Foxtrots – leading the industry in a dance.



2009 March 23


PAGPFT (pronounced PAG-puffed); People Are Getting Paid For This. BA’s bad English, and singlets; London airport’s bagger.


[] British Airways says:


“We have come up with a phrase to describe what we are – ‘The experts that fly our customers with style’. Whoops. If you can understand the meaning despite the grammatical error, you are left with something that sounds wrong. PAGPFT.


“We have a strong network well poised for growth”. To me, that phrase seems either contradictory or meaningless? PAGPFT.



[] A stewardess, not young, on BA flight, asked one passenger at a time what they wanted to drink, and then returned to the trolley to get it, then asked the next passenger what they wanted, and so on. My quick estimate is that she took twice as long to serve a row of six passengers than if she asked two people what they wanted and then returned to the trolley to fulfill the order.
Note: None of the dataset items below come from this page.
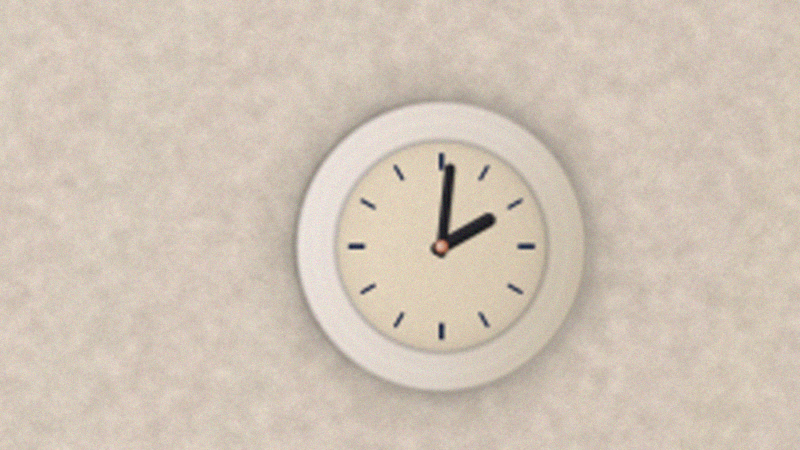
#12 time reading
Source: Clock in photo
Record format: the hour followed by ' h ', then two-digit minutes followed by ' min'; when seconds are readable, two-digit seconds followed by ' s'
2 h 01 min
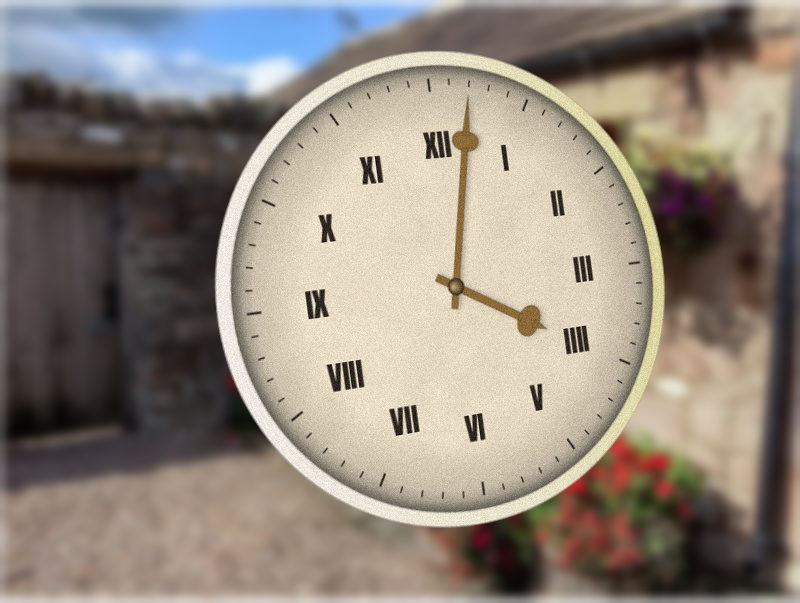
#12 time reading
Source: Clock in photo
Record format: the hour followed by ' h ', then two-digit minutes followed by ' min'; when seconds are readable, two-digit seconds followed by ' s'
4 h 02 min
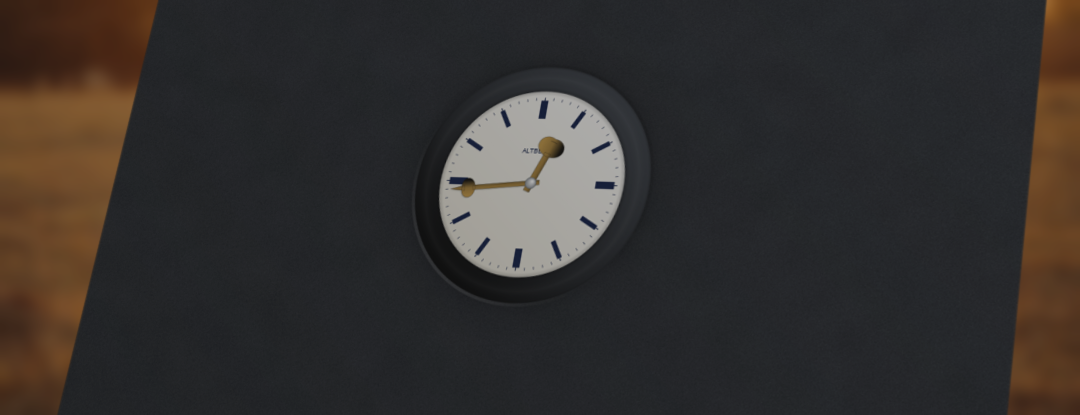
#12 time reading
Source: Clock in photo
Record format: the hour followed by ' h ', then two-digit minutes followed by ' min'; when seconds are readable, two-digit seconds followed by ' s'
12 h 44 min
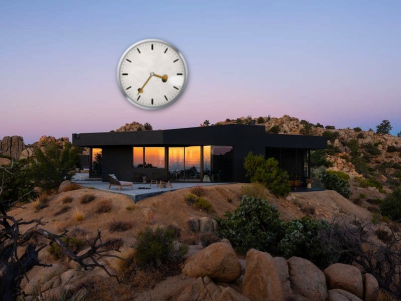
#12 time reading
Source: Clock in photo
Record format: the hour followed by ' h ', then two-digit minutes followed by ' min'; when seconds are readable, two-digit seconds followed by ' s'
3 h 36 min
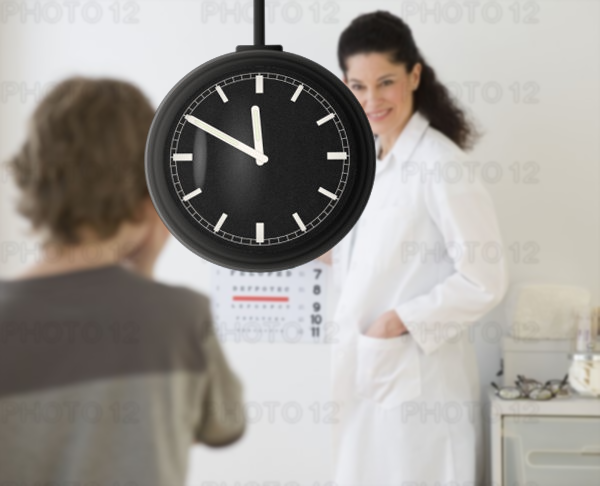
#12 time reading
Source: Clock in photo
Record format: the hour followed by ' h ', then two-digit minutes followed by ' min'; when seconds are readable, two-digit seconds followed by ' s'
11 h 50 min
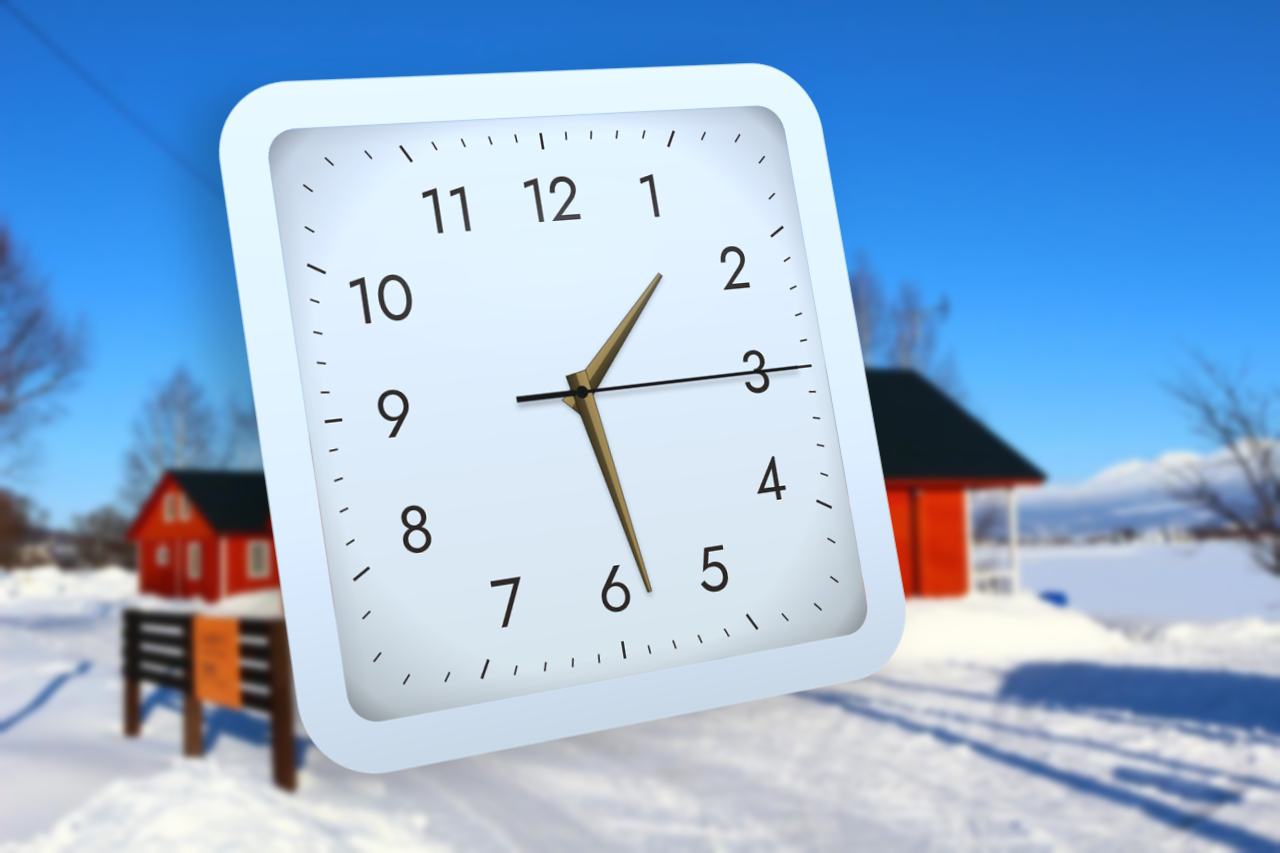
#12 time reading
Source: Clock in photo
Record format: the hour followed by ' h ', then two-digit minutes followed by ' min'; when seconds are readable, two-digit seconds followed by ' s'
1 h 28 min 15 s
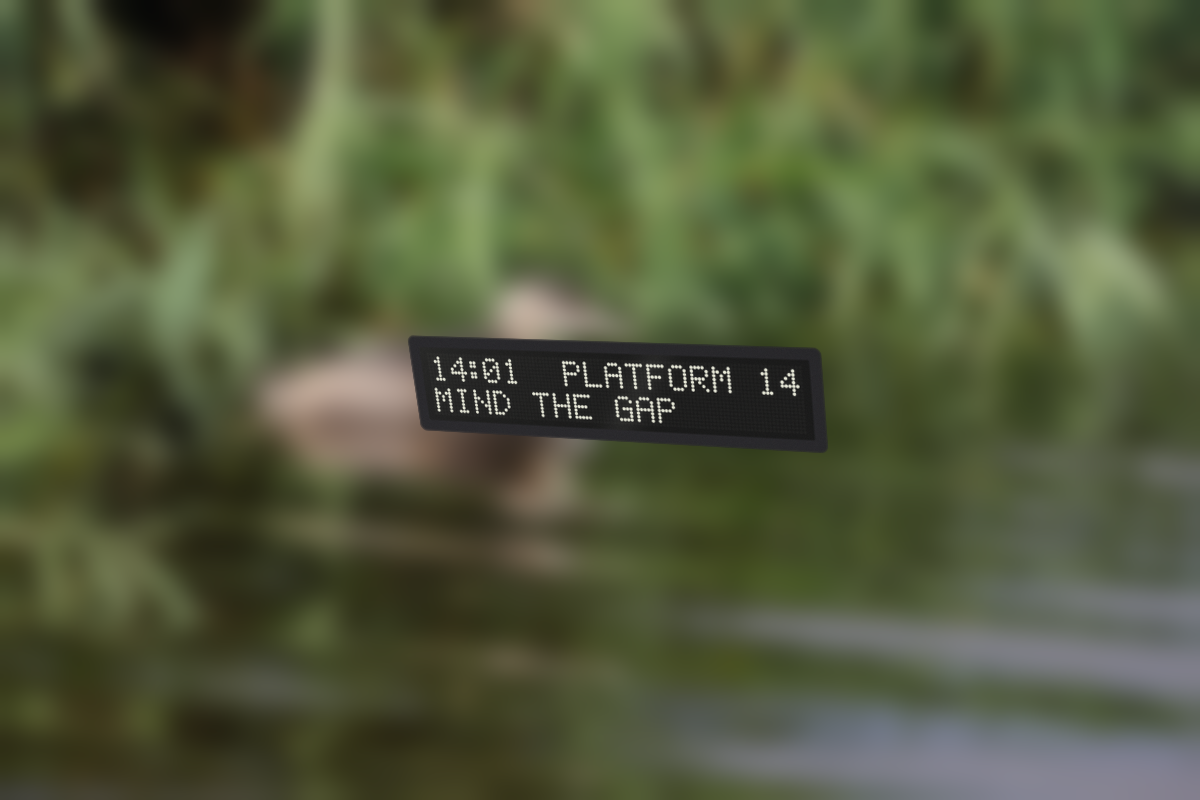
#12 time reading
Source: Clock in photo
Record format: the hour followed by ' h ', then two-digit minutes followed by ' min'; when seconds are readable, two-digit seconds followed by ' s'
14 h 01 min
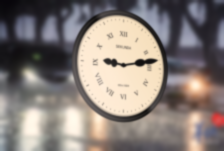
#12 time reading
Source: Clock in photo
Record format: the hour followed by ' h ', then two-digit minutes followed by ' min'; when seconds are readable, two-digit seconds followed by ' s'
9 h 13 min
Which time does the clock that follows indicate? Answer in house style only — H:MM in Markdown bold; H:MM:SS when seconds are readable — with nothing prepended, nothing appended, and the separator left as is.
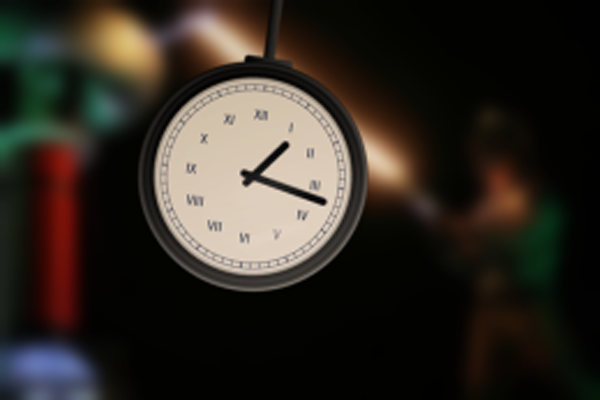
**1:17**
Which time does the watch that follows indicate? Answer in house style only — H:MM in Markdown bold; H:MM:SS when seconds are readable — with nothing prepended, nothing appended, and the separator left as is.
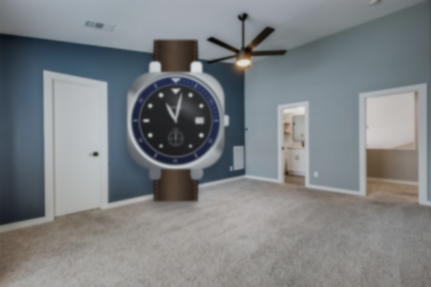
**11:02**
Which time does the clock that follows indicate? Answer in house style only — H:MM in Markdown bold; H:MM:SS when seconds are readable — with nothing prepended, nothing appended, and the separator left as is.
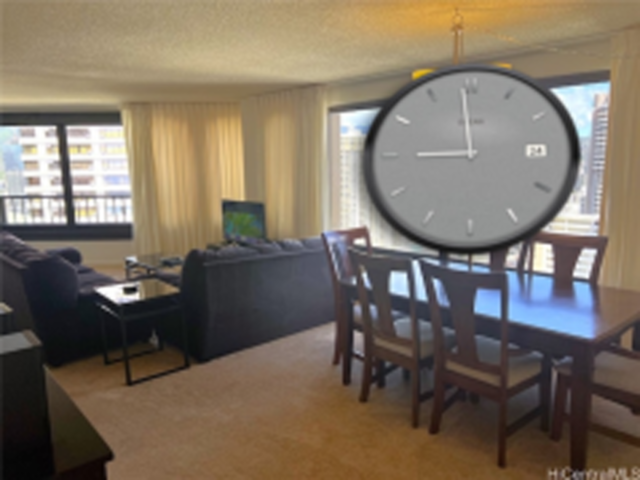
**8:59**
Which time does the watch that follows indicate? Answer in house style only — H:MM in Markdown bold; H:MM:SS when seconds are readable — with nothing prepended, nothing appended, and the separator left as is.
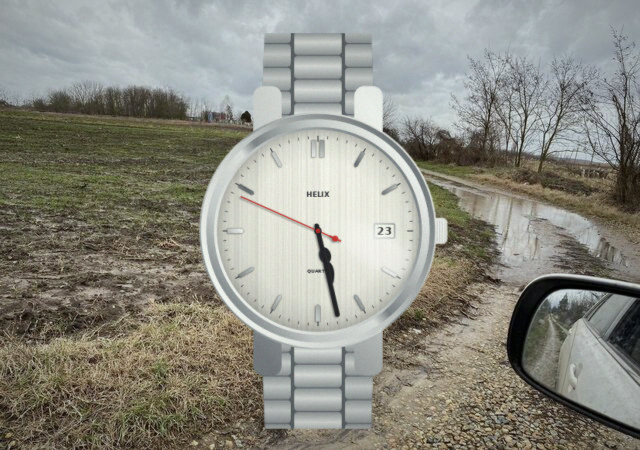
**5:27:49**
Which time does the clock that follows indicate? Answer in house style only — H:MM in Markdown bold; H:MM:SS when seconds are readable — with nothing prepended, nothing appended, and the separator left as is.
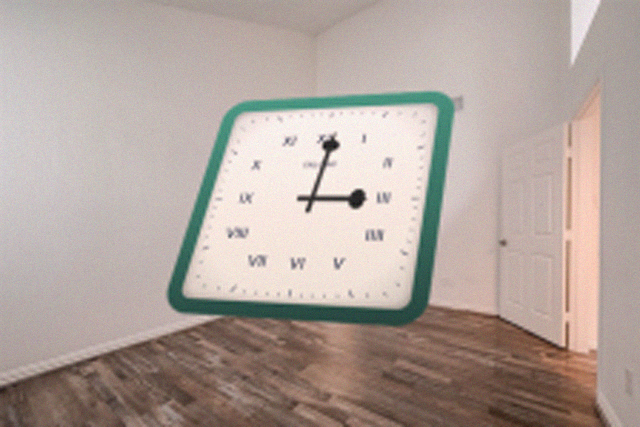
**3:01**
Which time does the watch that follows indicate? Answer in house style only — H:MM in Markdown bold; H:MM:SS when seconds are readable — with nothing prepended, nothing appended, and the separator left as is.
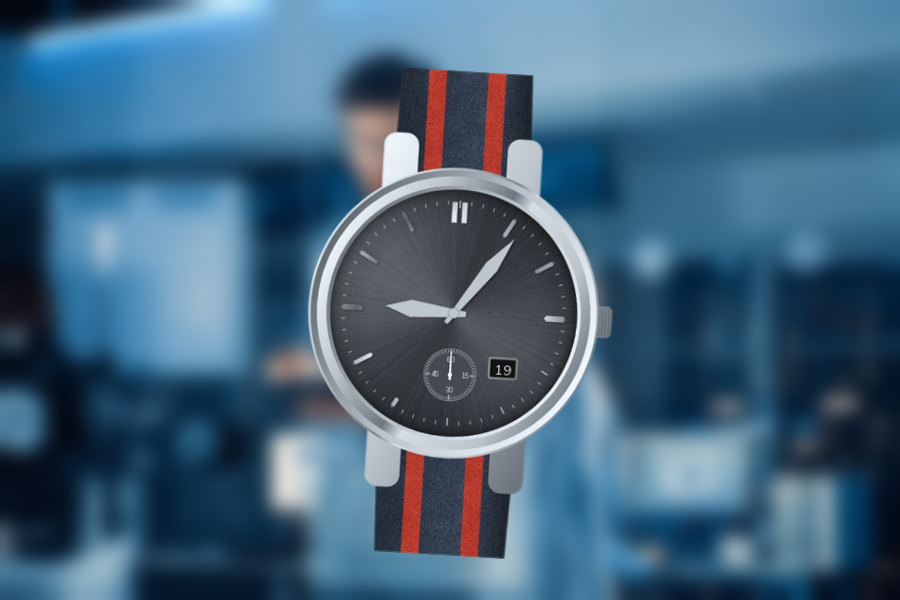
**9:06**
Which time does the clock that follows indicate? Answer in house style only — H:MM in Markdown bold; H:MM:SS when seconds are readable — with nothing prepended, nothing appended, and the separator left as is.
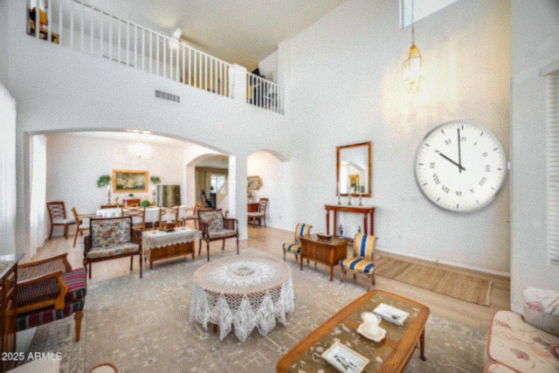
**9:59**
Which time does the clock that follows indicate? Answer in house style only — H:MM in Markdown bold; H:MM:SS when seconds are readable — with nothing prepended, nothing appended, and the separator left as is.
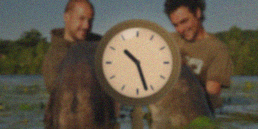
**10:27**
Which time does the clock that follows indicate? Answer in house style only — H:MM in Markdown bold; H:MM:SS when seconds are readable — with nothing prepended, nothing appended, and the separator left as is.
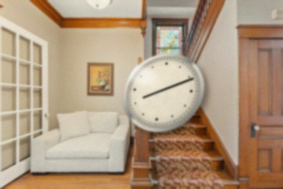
**8:11**
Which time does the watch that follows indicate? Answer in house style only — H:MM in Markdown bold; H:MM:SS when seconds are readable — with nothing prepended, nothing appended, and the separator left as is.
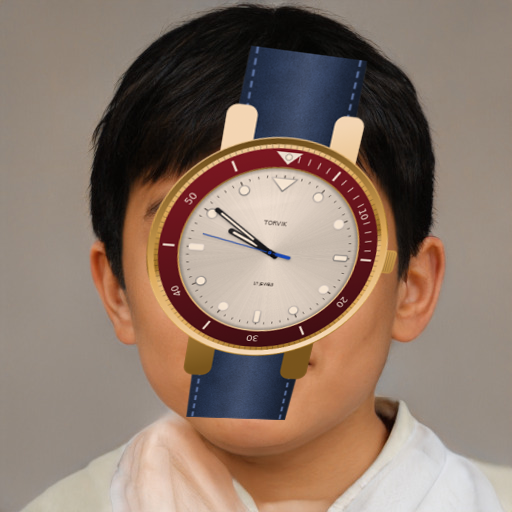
**9:50:47**
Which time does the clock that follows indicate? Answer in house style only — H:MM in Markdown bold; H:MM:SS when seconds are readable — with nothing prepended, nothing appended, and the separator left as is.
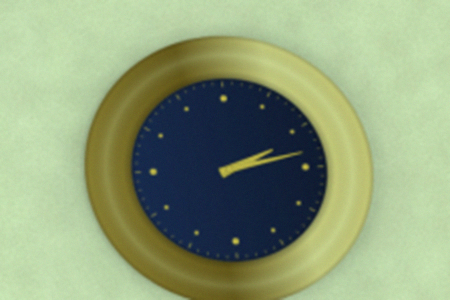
**2:13**
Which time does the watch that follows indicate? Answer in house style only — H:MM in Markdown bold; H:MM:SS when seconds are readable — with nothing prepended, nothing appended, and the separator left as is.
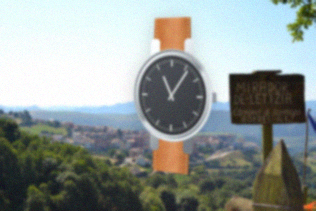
**11:06**
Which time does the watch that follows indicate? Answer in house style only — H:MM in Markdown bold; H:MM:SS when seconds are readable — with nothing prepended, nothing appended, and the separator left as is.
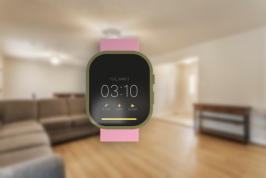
**3:10**
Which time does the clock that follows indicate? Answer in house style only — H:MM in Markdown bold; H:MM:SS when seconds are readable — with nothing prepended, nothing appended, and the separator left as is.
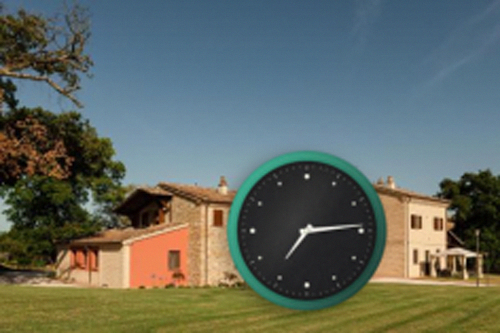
**7:14**
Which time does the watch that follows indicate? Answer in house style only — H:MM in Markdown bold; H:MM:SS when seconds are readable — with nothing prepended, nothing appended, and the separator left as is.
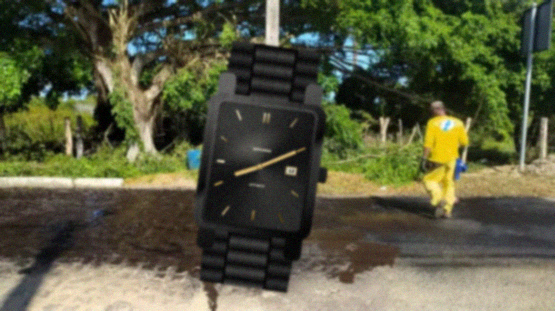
**8:10**
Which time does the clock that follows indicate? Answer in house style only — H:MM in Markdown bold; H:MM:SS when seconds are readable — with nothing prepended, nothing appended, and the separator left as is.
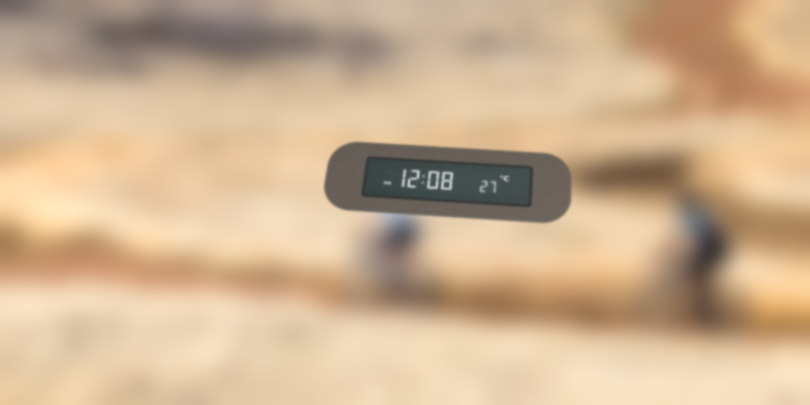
**12:08**
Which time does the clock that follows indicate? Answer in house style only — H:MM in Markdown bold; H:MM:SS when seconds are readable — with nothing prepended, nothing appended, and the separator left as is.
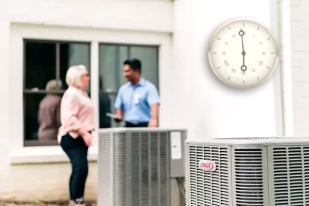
**5:59**
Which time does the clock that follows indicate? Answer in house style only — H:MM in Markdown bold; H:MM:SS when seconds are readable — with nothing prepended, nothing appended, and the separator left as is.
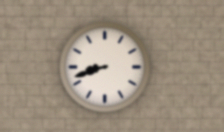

She is getting paid for that, so is the person who does the BA training. But the people paying are the passengers – with their drinks coming about 10 minutes after their food has been served. PAGPFT.



[] Standard announcement at London Heathrow airport: “Passengers are reminded to take all their baggage with them when leaving the building”. Someone got paid for deciding that if passengers were not told otherwise, they would leave some baggage behind?


Or is it that if they do leave something behind in the terminal and it is lost for ever/stolen, the airport can say “But we told you!”. PAGPFT.



The Fox

World Tourism Organization. Seven Steps to Heaven.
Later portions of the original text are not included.